TASK DETAILS: Which lines in the material contain the string "plafond"? List each of those lines in full.

RECORDS PROVIDED:
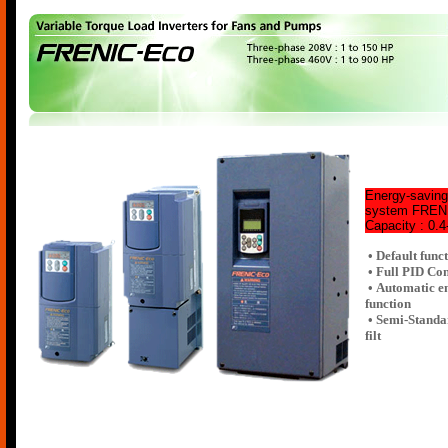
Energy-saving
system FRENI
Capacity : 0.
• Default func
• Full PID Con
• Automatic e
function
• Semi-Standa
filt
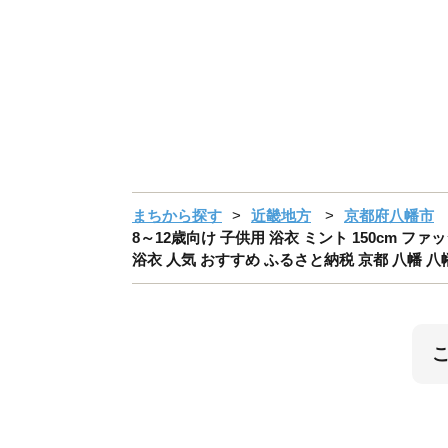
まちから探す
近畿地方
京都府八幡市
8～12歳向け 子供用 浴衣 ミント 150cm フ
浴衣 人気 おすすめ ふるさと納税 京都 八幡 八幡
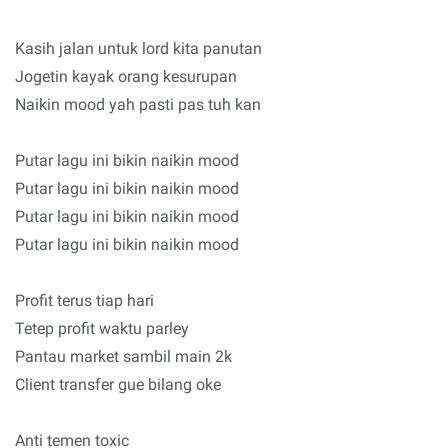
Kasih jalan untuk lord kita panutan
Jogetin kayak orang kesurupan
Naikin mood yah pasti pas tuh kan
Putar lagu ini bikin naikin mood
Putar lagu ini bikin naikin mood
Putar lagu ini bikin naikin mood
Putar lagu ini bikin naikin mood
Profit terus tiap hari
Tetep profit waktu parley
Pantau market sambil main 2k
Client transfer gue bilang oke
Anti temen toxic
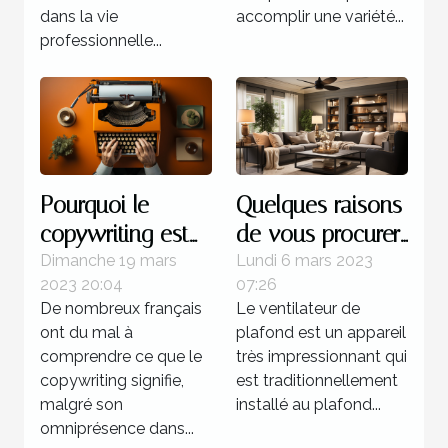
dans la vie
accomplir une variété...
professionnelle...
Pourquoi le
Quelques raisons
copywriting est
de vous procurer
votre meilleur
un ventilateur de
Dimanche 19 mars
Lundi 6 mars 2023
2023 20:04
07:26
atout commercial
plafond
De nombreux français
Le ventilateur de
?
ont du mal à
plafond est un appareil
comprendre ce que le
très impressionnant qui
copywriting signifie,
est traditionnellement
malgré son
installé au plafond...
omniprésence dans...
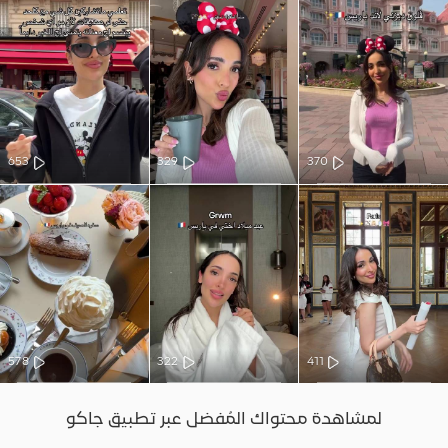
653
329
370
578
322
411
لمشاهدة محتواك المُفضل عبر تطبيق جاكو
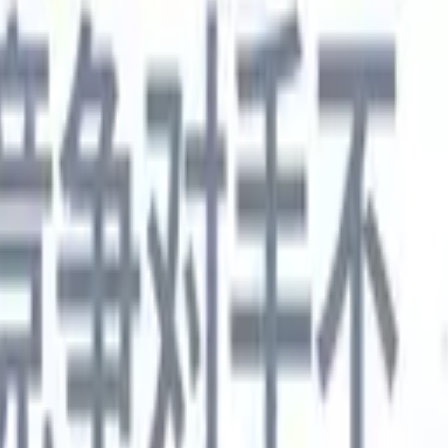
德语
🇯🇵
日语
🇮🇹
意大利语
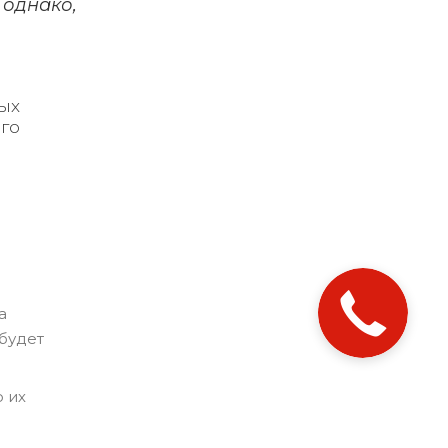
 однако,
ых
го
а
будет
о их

RESULT OF THIS TASK:
plafond
plafond est un appareil
installé au plafond...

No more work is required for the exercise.